(Data records)
****************

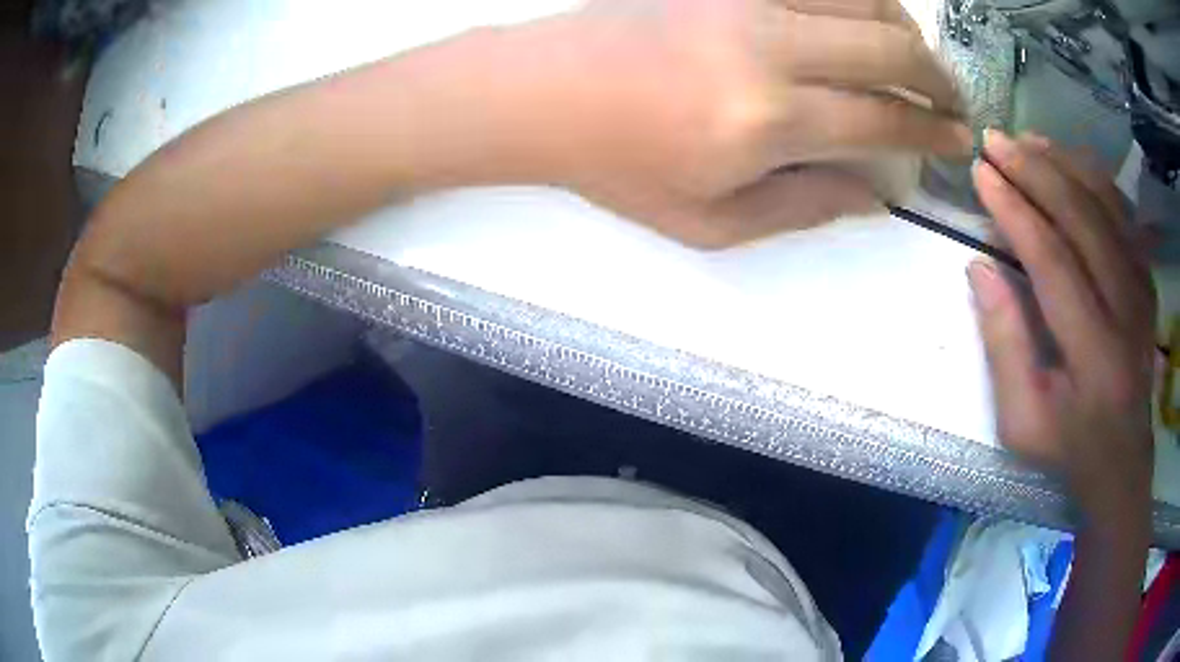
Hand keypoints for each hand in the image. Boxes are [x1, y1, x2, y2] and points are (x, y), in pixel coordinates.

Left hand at [518, 0, 971, 247]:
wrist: (543, 94)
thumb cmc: (620, 165)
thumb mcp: (711, 221)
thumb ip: (805, 207)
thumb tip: (875, 196)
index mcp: (768, 120)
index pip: (884, 120)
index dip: (932, 132)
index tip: (958, 140)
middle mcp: (769, 46)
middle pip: (891, 47)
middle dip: (938, 78)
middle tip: (952, 99)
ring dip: (905, 28)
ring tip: (916, 57)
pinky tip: (863, 15)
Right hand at [969, 130, 1154, 520]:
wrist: (1122, 460)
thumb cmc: (1068, 447)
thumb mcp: (1022, 420)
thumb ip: (1003, 344)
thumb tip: (979, 267)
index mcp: (1094, 356)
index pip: (1053, 261)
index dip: (1015, 210)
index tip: (980, 173)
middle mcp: (1126, 313)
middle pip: (1083, 219)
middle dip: (1036, 170)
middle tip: (995, 140)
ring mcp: (1142, 291)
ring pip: (1107, 204)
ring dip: (1065, 163)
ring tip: (1027, 140)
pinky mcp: (1147, 281)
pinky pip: (1123, 212)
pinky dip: (1096, 177)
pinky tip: (1070, 160)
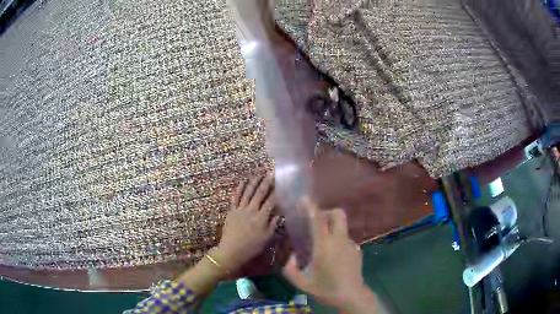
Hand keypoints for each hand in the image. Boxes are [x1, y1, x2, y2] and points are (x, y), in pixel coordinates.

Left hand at [214, 174, 278, 271]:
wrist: (231, 251)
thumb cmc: (251, 247)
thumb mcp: (266, 238)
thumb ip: (273, 224)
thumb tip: (279, 213)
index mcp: (261, 218)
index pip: (271, 201)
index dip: (277, 191)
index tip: (281, 183)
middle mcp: (251, 210)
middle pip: (260, 193)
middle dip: (267, 183)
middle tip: (271, 173)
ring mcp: (240, 209)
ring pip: (248, 193)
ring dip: (254, 182)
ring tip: (259, 175)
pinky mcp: (232, 211)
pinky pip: (235, 197)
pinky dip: (239, 188)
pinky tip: (243, 181)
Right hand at [283, 198, 376, 311]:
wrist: (352, 296)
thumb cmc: (326, 289)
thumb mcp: (302, 283)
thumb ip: (290, 269)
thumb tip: (290, 256)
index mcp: (324, 246)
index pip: (318, 221)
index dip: (310, 207)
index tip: (304, 199)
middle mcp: (339, 241)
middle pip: (338, 214)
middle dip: (326, 212)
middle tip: (315, 222)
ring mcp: (350, 244)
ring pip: (341, 227)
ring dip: (331, 228)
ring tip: (321, 244)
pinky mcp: (357, 250)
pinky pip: (345, 239)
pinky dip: (337, 241)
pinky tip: (332, 256)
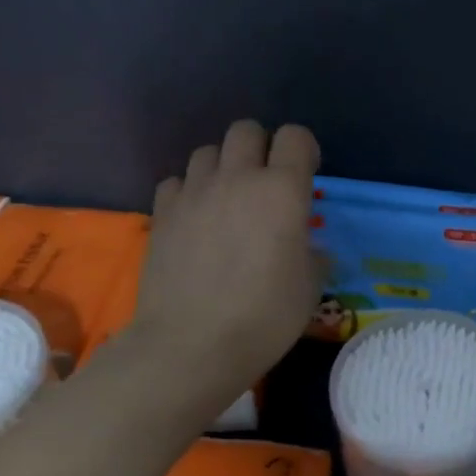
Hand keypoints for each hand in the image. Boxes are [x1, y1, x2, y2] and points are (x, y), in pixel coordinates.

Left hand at [128, 121, 321, 401]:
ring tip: (228, 199)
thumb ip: (313, 254)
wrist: (192, 345)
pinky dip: (189, 191)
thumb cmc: (265, 317)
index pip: (295, 137)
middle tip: (266, 183)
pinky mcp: (162, 213)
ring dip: (223, 166)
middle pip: (246, 130)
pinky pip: (177, 181)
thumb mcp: (310, 288)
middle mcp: (237, 179)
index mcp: (282, 190)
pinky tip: (196, 218)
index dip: (304, 149)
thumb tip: (307, 248)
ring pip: (207, 151)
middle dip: (261, 147)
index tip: (307, 173)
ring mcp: (194, 193)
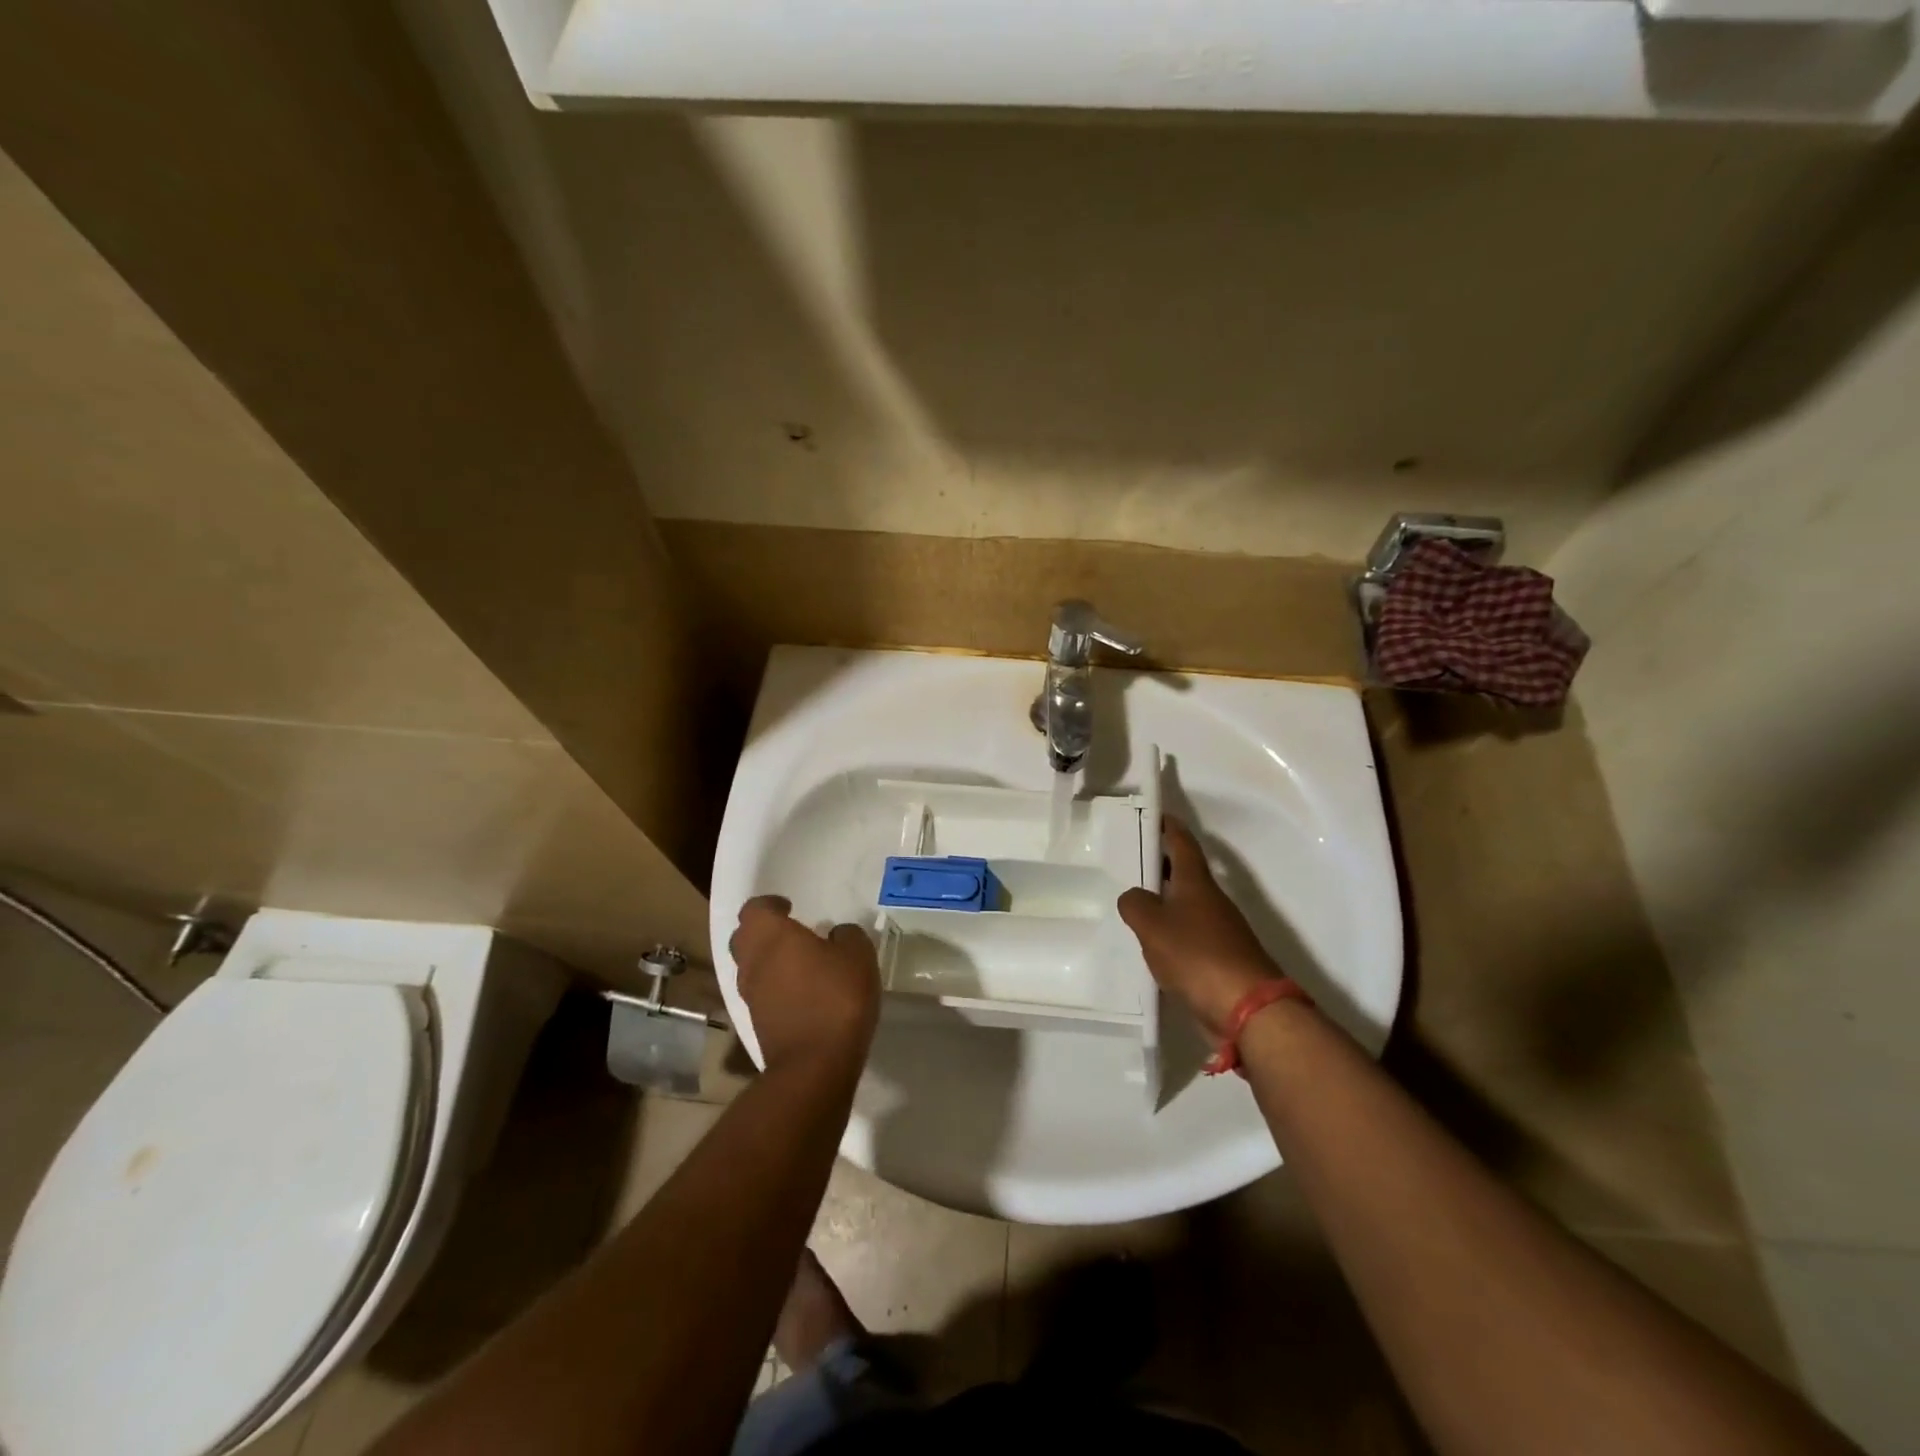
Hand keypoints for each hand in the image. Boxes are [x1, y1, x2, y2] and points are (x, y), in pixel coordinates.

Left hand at [730, 896, 880, 1072]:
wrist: (814, 1065)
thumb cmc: (836, 998)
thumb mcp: (858, 955)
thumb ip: (847, 936)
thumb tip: (836, 935)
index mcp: (771, 936)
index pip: (755, 909)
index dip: (770, 904)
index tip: (789, 907)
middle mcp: (752, 962)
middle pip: (744, 937)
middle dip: (763, 930)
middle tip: (790, 931)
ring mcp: (751, 995)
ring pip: (750, 966)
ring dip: (768, 960)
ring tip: (799, 962)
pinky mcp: (757, 1023)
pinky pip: (760, 992)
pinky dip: (774, 986)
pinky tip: (802, 991)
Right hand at [1118, 818, 1282, 1038]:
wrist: (1246, 1008)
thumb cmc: (1196, 955)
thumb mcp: (1152, 925)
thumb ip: (1135, 905)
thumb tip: (1133, 898)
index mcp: (1196, 883)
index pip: (1182, 843)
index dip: (1168, 827)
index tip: (1153, 816)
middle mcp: (1211, 901)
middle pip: (1184, 874)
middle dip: (1160, 866)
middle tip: (1131, 863)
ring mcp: (1220, 931)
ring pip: (1186, 906)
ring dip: (1164, 902)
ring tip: (1135, 908)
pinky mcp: (1221, 960)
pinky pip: (1191, 936)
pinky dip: (1172, 934)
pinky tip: (1154, 948)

****************

▶ **Exercise**
Without carrying over any picture, write out the entries above once more, exactly.

▶ **Your solution**
Hand keypoints for each hand in the image. Boxes are [x1, y1, x2, y2] and points are (x, y), in pixel coordinates.

Left hand at [518, 0, 971, 247]:
wrist: (543, 94)
thumb cmc: (620, 165)
thumb mcp: (711, 221)
thumb ip: (805, 207)
thumb tip: (875, 196)
index mcp: (768, 120)
index pip: (884, 120)
index dip: (932, 132)
index tip: (958, 140)
middle mcp: (769, 46)
middle pip: (891, 47)
middle dip: (938, 78)
middle tip: (952, 99)
ring dip: (905, 28)
ring tip: (916, 57)
pinky tip: (863, 15)
Right hand at [969, 130, 1154, 520]:
wrist: (1122, 460)
thumb cmc: (1068, 447)
thumb mcp: (1022, 420)
thumb ip: (1003, 344)
thumb tip: (979, 267)
index mcp: (1094, 356)
index pip: (1053, 261)
index dip: (1015, 210)
index tip: (980, 173)
middle mcp: (1126, 313)
middle pip: (1083, 219)
middle dip: (1036, 170)
middle tip: (995, 140)
ring mcp: (1142, 291)
ring pip: (1107, 204)
ring dip: (1065, 163)
ring tip: (1027, 140)
pinky mcp: (1147, 281)
pinky pip: (1123, 212)
pinky dip: (1096, 177)
pinky tip: (1070, 160)
Hand keypoints for each hand in the image. Boxes are [x1, y1, x2, y2] and points are (x, y), in pixel coordinates.

Left hand at [214, 174, 278, 271]:
wrist: (231, 251)
thumb cmc: (251, 247)
thumb mcp: (266, 238)
thumb ip: (273, 224)
thumb tip: (279, 213)
index mcp: (261, 218)
index pip: (271, 201)
index dip: (277, 191)
index tip: (281, 183)
middle mcp: (251, 210)
middle pip: (260, 193)
middle dip: (267, 183)
middle tip: (271, 173)
ring mcp: (240, 209)
ring pip: (248, 193)
ring dip: (254, 182)
ring tip: (259, 175)
pinky mcp: (232, 211)
pinky pip: (235, 197)
pinky dip: (239, 188)
pinky tip: (243, 181)
Right hand at [283, 198, 376, 311]:
wrist: (352, 296)
thumb cmc: (326, 289)
thumb mcp: (302, 283)
thumb ip: (290, 269)
thumb tip: (290, 256)
index mcp: (324, 246)
index pip: (318, 221)
index dip: (310, 207)
index tip: (304, 199)
middle mcp: (339, 241)
middle pip: (338, 214)
middle dip: (326, 212)
middle tip: (315, 222)
ring mcp: (350, 244)
ring pip: (341, 227)
ring dip: (331, 228)
ring tip: (321, 244)
pinky mcp: (357, 250)
pinky pip: (345, 239)
pinky dip: (337, 241)
pinky tip: (332, 256)
Hand keypoints for each hand in the image. Boxes are [x1, y1, x2, y2] and points are (x, y), in pixel coordinates.

Left hand at [128, 121, 321, 401]:
ring tip: (228, 199)
thumb ip: (313, 254)
wrist: (192, 345)
pinky dip: (189, 191)
thumb cmc: (265, 317)
index pip: (295, 137)
middle tip: (266, 183)
pinky mcp: (162, 213)
ring dip: (223, 166)
middle pip: (246, 130)
pinky pip: (177, 181)
thumb mcp: (310, 288)
middle mcp: (237, 179)
index mcp: (282, 190)
pinky tip: (196, 218)
index dip: (304, 149)
thumb tip: (307, 248)
ring pip: (207, 151)
middle dip: (261, 147)
index tip: (307, 173)
ring mcp: (194, 193)
Hand keypoints for each hand in the image. Boxes are [x1, y1, x2, y2] and points are (x, y), in pixel coordinates.

Left hand at [730, 896, 880, 1072]:
wrist: (814, 1065)
thumb cmc: (836, 998)
thumb mcp: (858, 955)
thumb ip: (847, 936)
thumb tip: (836, 935)
index mcp: (771, 936)
index pip: (755, 909)
index dip: (770, 904)
index tip: (789, 907)
middle mcp: (752, 962)
middle pip: (744, 937)
middle dip: (763, 930)
middle tip: (790, 931)
ring mcp: (751, 995)
ring pip: (750, 966)
ring dip: (768, 960)
ring tip: (799, 962)
pinky mcp: (757, 1023)
pinky pip: (760, 992)
pinky dip: (774, 986)
pinky tip: (802, 991)
Right hand at [1118, 818, 1282, 1038]:
wrist: (1246, 1008)
thumb cmc: (1196, 955)
thumb mcp: (1152, 925)
thumb ip: (1135, 905)
thumb tip: (1133, 898)
index mcp: (1196, 883)
index pip: (1182, 843)
index dip: (1168, 827)
index tip: (1153, 816)
middle mcp: (1211, 901)
middle pip: (1184, 874)
middle dip: (1160, 866)
middle tip: (1131, 863)
ring mcp: (1220, 931)
ring pip: (1186, 906)
ring dip: (1164, 902)
ring tip: (1135, 908)
pinky mcp: (1221, 960)
pinky pip: (1191, 936)
pinky dip: (1172, 934)
pinky tip: (1154, 948)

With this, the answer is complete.